[Dahcotah by Mary Eastman]@TWC D-Link bookDahcotah CHAPTER III 35/49
The child had cried itself to sleep; and the Dahcotah, worn out with fatigue and grief, thought he would go to sleep too. After a while a woman came and touched him on the shoulder, and awaked him as of old.
He started and looked at her, and perceiving it was not his wife, felt inclined to take little notice of her. "What," said she, "does a Dahcotah warrior still love a woman who hates him ?" "Mocassin Flower loves me well," replied the Dahcotah; "she has been a good wife." "Yes," replied the woman, "she was for a time; but she sighs to return home--her heart yearns towards the lover of her youth." Chaske was very angry.

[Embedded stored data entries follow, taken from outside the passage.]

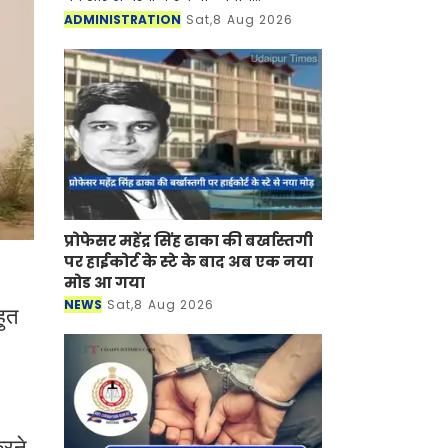
अधिकारियों की रिटेनरशिप और एपीयरेंस
ADMINISTRATION
Sat,8 Aug 2026
फीस बढ़ाने का फैसला लिया है। इसके साथ
ही उनकी ड्राफ्टिंग ए
प्रोफेसर महेंद्र सिंह ढाका की बर्खास्तगी
पर हाईकोर्ट के स्टे के बाद अब एक नया
मोड आ गया
NEWS
Sat,8 Aug 2026
हुत
करने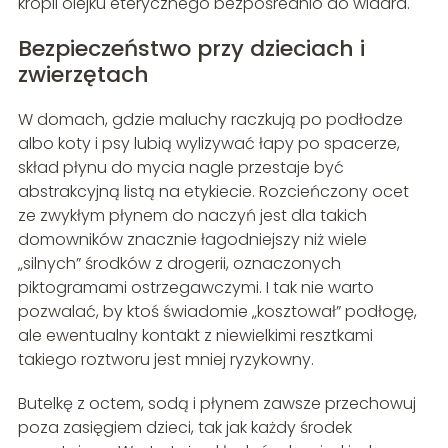
kropli olejku eterycznego bezpośrednio do wiadra.
Bezpieczeństwo przy dzieciach i
zwierzętach
W domach, gdzie maluchy raczkują po podłodze
albo koty i psy lubią wylizywać łapy po spacerze,
skład płynu do mycia nagle przestaje być
abstrakcyjną listą na etykiecie. Rozcieńczony ocet
ze zwykłym płynem do naczyń jest dla takich
domowników znacznie łagodniejszy niż wiele
„silnych” środków z drogerii, oznaczonych
piktogramami ostrzegawczymi. I tak nie warto
pozwalać, by ktoś świadomie „kosztował” podłogę,
ale ewentualny kontakt z niewielkimi resztkami
takiego roztworu jest mniej ryzykowny.
Butelkę z octem, sodą i płynem zawsze przechowuj
poza zasięgiem dzieci, tak jak każdy środek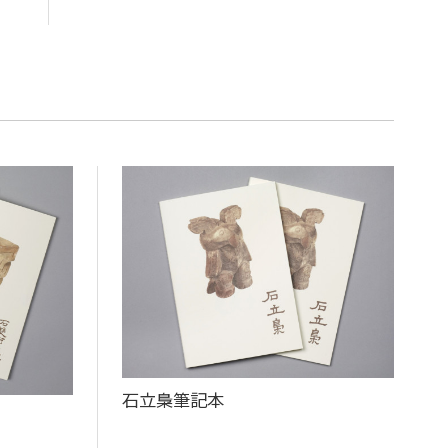
石立梟筆記本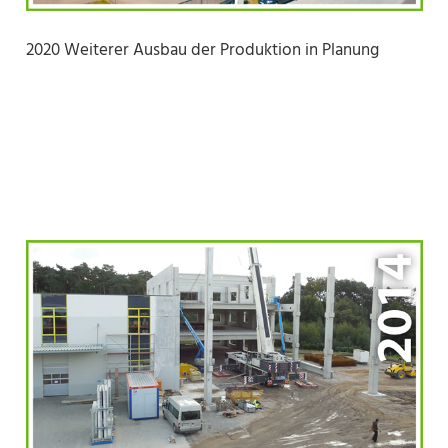
2020 Weiterer Ausbau der Produktion in Planung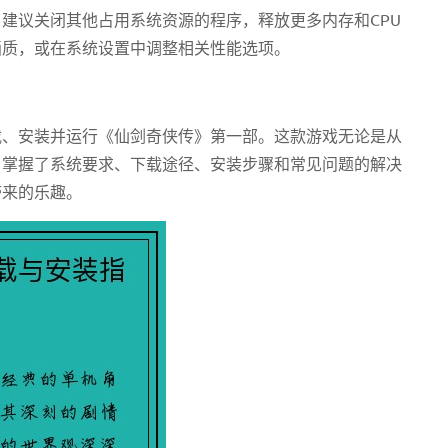
建议关闭其他占用系统资源的程序，释放更多内存和CPU
画质，或在系统设置中调整相关性能选项。
载、安装并运行《仙剑奇侠传》第一部。这款游戏无论是从
。掌握了系统要求、下载途径、安装步骤和常见问题的解决
带来的乐趣。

"Can this be true ?" he said; and he looked towards the beaver dam where his wife still sat.
In the meantime the woman who had waked him, brought him some food in bark dishes worked with porcupine. "Eat," she said to the Dahcotah; "you are hungry." But who can tell the fury that Mocassin Flower was in when she saw that strange woman bringing her husband food.
"Who are you," she cried, "that are troubling yourself about my husband? I know you well; you are the 'Bear-Woman.'" "And if I am," said the Bear woman, "do not the souls of the bears enjoy forever the heaven of the Dahcotah ?" Poor Chaske! he could not prevent their quarrelling, so, being very hungry, he soon disposed of what the Bear woman had brought him.